NetApp in August introduced its rival, the NetApp Ontap AI, which combines NetApp's AFF A800 all-flash storage array with end-to-end NVMe performance, Nvidia's DGX GPU nodes, and 100-Gbit Ethernet switches from Cisco into a converged platform for AI workloads.

Herzog said that IBM has differentiated its AI-focused converged infrastructure offerings in a number of ways, including having the most robust offering in the market thanks to its Power server line, as well as multiple price points for its Nvidia-based version.

IBM is also unique in its software stack for its IBM SpectrumAI, Herzog said.

The IBM SpectrumAI comes with Spectrum Scale, the company's scale-out file system designed for big data analytics, he said.

Options include the addition of OBM Cloud Object Storage for high-performance data archiving; IBM Spectrum Discover, which uses metadata to manage data; and IBM Spectrum Archive for archiving data to tape, he said.

The IBM SpectrumAI is based on IBM's FlashSystem all-flash storage array with all-NVMe performance, giving it a throughput of 120 GBps in a rack and over 30 GBps sustained random read in a 2U footprint.

Customers can scale the offering to up to nine Nvidia DGX-1 servers with up to two GPUs in a rack while scaling storage from a single 300-TB node to up to 8 Exabytes of data, Herzog said.
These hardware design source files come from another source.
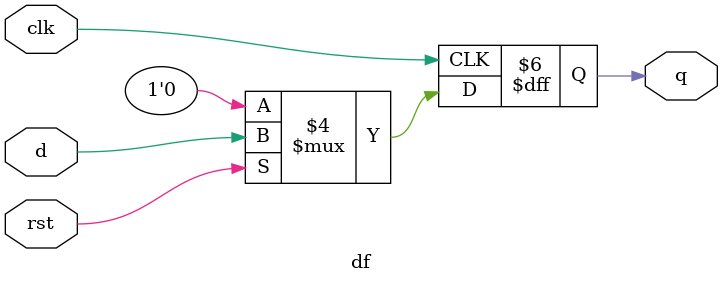
<source format=sv>
module df(input clk,rst,d,output reg q);
always@(posedge clk)
begin
if(rst==0)
begin
q<=1'b0;
end
else
begin
q<=d;
end
end
endmodule

</source>
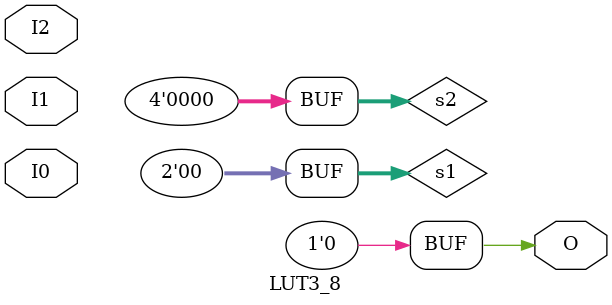
<source format=v>
module LUT3_8(output O, input I0, I1, I2);
  parameter [7:0] INIT = 0;
  wire [ 3: 0] s2 = I2 ? INIT[ 7: 4] : INIT[ 3: 0];
  wire [ 1: 0] s1 = I1 ?   s2[ 3: 2] :   s2[ 1: 0];
  assign O = I0 ? s1[1] : s1[0];
endmodule
</source>
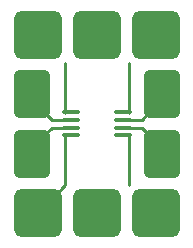
<source format=gbl>
G04*
G04 #@! TF.GenerationSoftware,Altium Limited,Altium Designer,25.8.1 (18)*
G04*
G04 Layer_Physical_Order=2*
G04 Layer_Color=16711680*
%FSLAX44Y44*%
%MOMM*%
G71*
G04*
G04 #@! TF.SameCoordinates,5E0B8585-324C-45EE-8C63-8C8DE18584A6*
G04*
G04*
G04 #@! TF.FilePolarity,Positive*
G04*
G01*
G75*
G04:AMPARAMS|DCode=10|XSize=0.38mm|YSize=1.45mm|CornerRadius=0.095mm|HoleSize=0mm|Usage=FLASHONLY|Rotation=90.000|XOffset=0mm|YOffset=0mm|HoleType=Round|Shape=RoundedRectangle|*
%AMROUNDEDRECTD10*
21,1,0.3800,1.2600,0,0,90.0*
21,1,0.1900,1.4500,0,0,90.0*
1,1,0.1900,0.6300,0.0950*
1,1,0.1900,0.6300,-0.0950*
1,1,0.1900,-0.6300,-0.0950*
1,1,0.1900,-0.6300,0.0950*
%
%ADD10ROUNDEDRECTD10*%
G04:AMPARAMS|DCode=11|XSize=3mm|YSize=4mm|CornerRadius=0.375mm|HoleSize=0mm|Usage=FLASHONLY|Rotation=180.000|XOffset=0mm|YOffset=0mm|HoleType=Round|Shape=RoundedRectangle|*
%AMROUNDEDRECTD11*
21,1,3.0000,3.2500,0,0,180.0*
21,1,2.2500,4.0000,0,0,180.0*
1,1,0.7500,-1.1250,1.6250*
1,1,0.7500,1.1250,1.6250*
1,1,0.7500,1.1250,-1.6250*
1,1,0.7500,-1.1250,-1.6250*
%
%ADD11ROUNDEDRECTD11*%
G04:AMPARAMS|DCode=12|XSize=4mm|YSize=4mm|CornerRadius=0.5mm|HoleSize=0mm|Usage=FLASHONLY|Rotation=0.000|XOffset=0mm|YOffset=0mm|HoleType=Round|Shape=RoundedRectangle|*
%AMROUNDEDRECTD12*
21,1,4.0000,3.0000,0,0,0.0*
21,1,3.0000,4.0000,0,0,0.0*
1,1,1.0000,1.5000,-1.5000*
1,1,1.0000,-1.5000,-1.5000*
1,1,1.0000,-1.5000,1.5000*
1,1,1.0000,1.5000,1.5000*
%
%ADD12ROUNDEDRECTD12*%
%ADD13C,0.2800*%
D10*
X22000Y9750D02*
D03*
X22000Y3250D02*
D03*
Y-3250D02*
D03*
Y-9750D02*
D03*
X-22000Y9750D02*
D03*
X-22000Y3250D02*
D03*
X-22000Y-3250D02*
D03*
X-22000Y-9750D02*
D03*
D11*
X-55000Y25000D02*
D03*
Y-25000D02*
D03*
X55000D02*
D03*
Y25000D02*
D03*
D12*
X-50000Y75000D02*
D03*
X50000D02*
D03*
X0D02*
D03*
Y-75000D02*
D03*
X50000D02*
D03*
X-50000D02*
D03*
D13*
X27000Y-52000D02*
Y-9500D01*
X22000Y-3250D02*
X38000D01*
X51250Y-16500D01*
X27000Y9500D02*
Y52000D01*
X22000Y3250D02*
X38000D01*
X51250Y16500D01*
X-27000Y9500D02*
Y52000D01*
X-38000Y3250D02*
X-22000D01*
X-51250Y16500D02*
X-38000Y3250D01*
X-51250Y-16500D02*
X-38000Y-3250D01*
X-22000D01*
X-27000Y-52000D02*
Y-9500D01*
X-50000Y-75000D02*
X-27000Y-52000D01*
M02*

</source>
Customers will embrace the IBM Spectrum AI, and many will say that It's about time that IBM offered such a solution, said Kevin Carrington, vice president of sales at Lighthouse Computer Services, a Lincoln, R.I.-based solution provider and longtime IBM and Nvidia channel partner.

"Customers see the marriage of Nvidia GPU-based server technology with flash storage as fueling a multitude of business opportunities," Carrington told CRN.

Lighthouse Computer Services is already working with the IBM Power-based artificial intelligence platform in the health-care market, Carrington said. "This has definitely put a spring back into the step of Power," he said. "It made Power sexy again."

Whether Power-based or Nvidia-based, IBM's artificial intelligence platforms address real-world customer requirements, Carrington said.

"AI is everywhere," he said. "It's how we are consuming IT, and how the marketplace sees us as consumers. It's all around us, and it's happening today."